Cool Logic

Philip Schulz (ILLC)

A Naïve View on Language

May 3rd at 17:30, in Science Park 107 F1.15

This is a talk about language research. It is not (only) a talk about linguistics. The aim is to give an introduction to modern research in the study of language that should be accessible to everyone. We are going to approach the matter naïvely, meaning that we will try to keep theoretical prejudice to a minimum and rather look at known facts about language. While we will retrieve some of these facts from the experimental literature, but we will also try to exemplify some of them during the talk.

Although language engineers have benefited from a small subset of research in so-called “formal linguistics”, we still know next to nothing about language itself. This is partly because “formal linguistics”, which has been the main-stream in linguistic research for decades, has for a long time been constrained by a set of assumptions that could never be empirically justified. Moreover, researchers working in this field never even considered real data. This has led to a strange opposition: while linguistics claims a status as an empirical science, it has evolved into a battle of opinions amongst theorists.

We will start our alternative investigation by briefly introducing some of the main assumptions that have straightjacketed the investigation of language for too long and give some arguments for why they are wrong or plainly irrelevant to the study of language.
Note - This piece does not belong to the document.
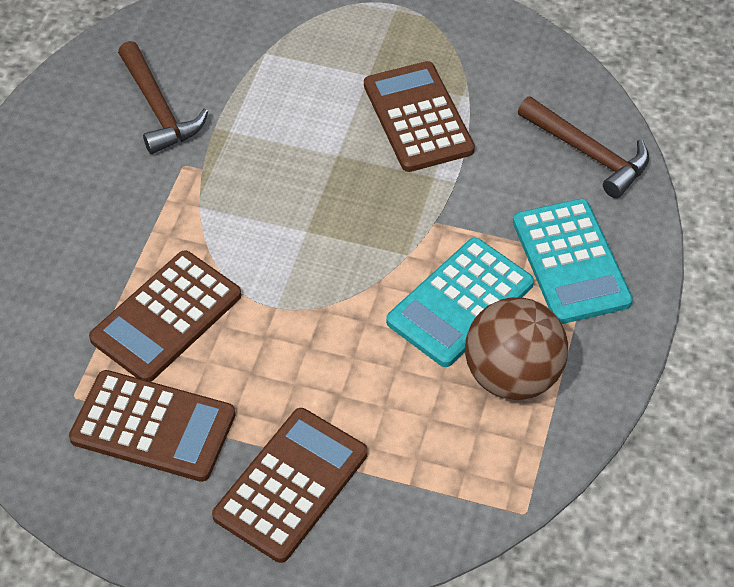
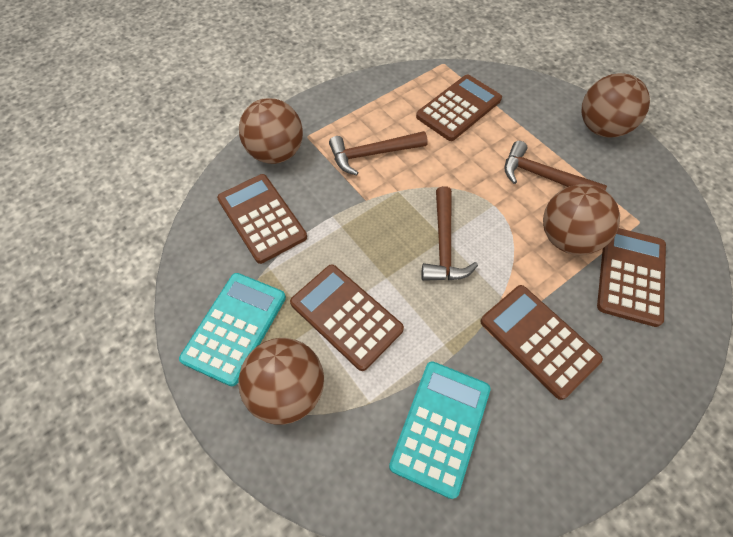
brown ball: [465,297,568,400] = 1 -> [238,338,324,425] [239,98,303,164] [543,184,620,255] [582,73,650,137] = 4
brown calculator: [69,370,236,482] [89,250,241,382] [212,408,368,563] [364,61,475,172] = 4 -> [217,174,307,264] [290,265,404,371] [416,75,502,141] [480,285,603,400] [597,228,666,327] = 5
brown hammer: [118,41,208,154] [518,96,649,198] = 2 -> [329,131,428,176] [421,186,478,281] [504,141,607,190] = 3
Regarding this issue, I will not only present my own opinions, but also frequently cite eminent researchers from both academia and industry. Departing from that point we will look at known facts about language, starting with the simple observation that language is linear in the sense that one sentence/word/syllable follows the other. (Surprisingly, this fact has been consistently ignored by almost all formal linguistic theories.) Based on many experimental and corpus studies – where a corpus is just a large collection of written or spoken language – I will argue that acknowledgement of this simple fact already gives us massive explanatory power. Time permitting, we will review some recent empirical results that extend this line of argumentation beyond linearity and discuss the implications that the approach presented in the talk may have for the study of language and the methods employed therein.